On this account, digital video revenues are more than compensating for the loss in physical revenues, but only if SVOD is included.
But don’t increasing SVOD revenues impact pay-TV revenues, which would ultimately have a knock-on effect in Hollywood? Sidebottom concedes that in the UK, pay-TV revenues are currently flat, amounting to just over £6bn, but he puts this down to “natural saturation” in the UK pay-TV sector, not SVOD.
Futuresource’s research confirms separate findings from BARB, that – although in the USA, there is evidence to suggest that SVOD is beginning to cannibalise pay-TV – the relationship between SVOD and pay-TV in the UK, as elsewhere in Europe, is generally complementary, with pay-TV households more likely to take SVOD services than free-to-air only households.

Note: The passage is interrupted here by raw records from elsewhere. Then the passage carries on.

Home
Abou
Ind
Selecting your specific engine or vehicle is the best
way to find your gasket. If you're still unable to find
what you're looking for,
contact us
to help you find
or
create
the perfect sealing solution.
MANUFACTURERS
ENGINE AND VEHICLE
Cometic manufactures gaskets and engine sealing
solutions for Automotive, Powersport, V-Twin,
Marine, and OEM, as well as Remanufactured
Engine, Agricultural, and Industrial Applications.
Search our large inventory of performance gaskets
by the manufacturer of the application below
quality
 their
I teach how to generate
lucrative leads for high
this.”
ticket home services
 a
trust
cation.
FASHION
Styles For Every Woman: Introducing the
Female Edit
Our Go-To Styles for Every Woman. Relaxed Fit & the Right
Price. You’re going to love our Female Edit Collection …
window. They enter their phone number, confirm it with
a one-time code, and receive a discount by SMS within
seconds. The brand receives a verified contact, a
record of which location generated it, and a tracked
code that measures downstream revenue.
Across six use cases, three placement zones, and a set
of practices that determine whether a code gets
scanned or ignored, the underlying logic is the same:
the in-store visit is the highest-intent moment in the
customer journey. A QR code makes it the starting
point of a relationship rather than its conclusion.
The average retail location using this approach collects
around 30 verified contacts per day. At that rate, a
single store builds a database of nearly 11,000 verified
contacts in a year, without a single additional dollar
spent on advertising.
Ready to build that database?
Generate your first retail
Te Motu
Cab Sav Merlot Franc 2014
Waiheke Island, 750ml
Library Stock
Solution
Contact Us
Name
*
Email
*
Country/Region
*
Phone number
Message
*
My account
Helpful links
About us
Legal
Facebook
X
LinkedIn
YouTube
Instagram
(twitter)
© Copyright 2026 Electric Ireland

However, Michael Goodman, Strategy Analytics’ Digital Media Director, points out that while at a macro level overall home video revenues may be recovering in some territories, “studios are generating less cash from SVOD than they do from sell-through or rental. And [where] SVOD now accounts for the lion’s share of consumer spend on home video this is causing a problem for [them.]”
This, he argues is, firstly, because SVOD undercuts the DTO and rental markets, and secondly, because the studios undervalued their libraries, licensing content – particularly, older movies and TV shows – to SVOD providers “at ridiculously low rates – and in many cases are now locked into bad long-term agreements.” Studios are working to change this, he says, but it will take time.
Meanwhile, the studios continue to lack visibility into how movies and TV shows are performing on SVOD, he points out, making it difficult to negotiate with Netflix and other providers as equals: “it is hard to negotiate when the other guy has all the info.”
Goodman also believes that – although not the only reason for increasing content costs – production costs are indeed rising, due to a variety of factors. “Just on the TV side, the number of original series produced annually has doubled in the last five or so years, from a little over 200 to more than 400,” he argues. This means increased competition for scripts, intellectual property, actors, directors and writers, “all forcing studios to pay more. […] It is getting increasingly competitive, and thereby expensive to acquire it.”
Meanwhile, new formats, such as 4K, HDR, and VR, all require new capital investments and increasing production/post-production costs, he points out. Previously, these increased costs would have been offset by new revenue streams from new formats, but this no longer appears to be the case.
“The short answer,” says Goodman, “is that studios are making less money from digital distribution than they did from physical distribution, even though in the aggregate digital revenues are now larger than physical revenues, at least in some markets.”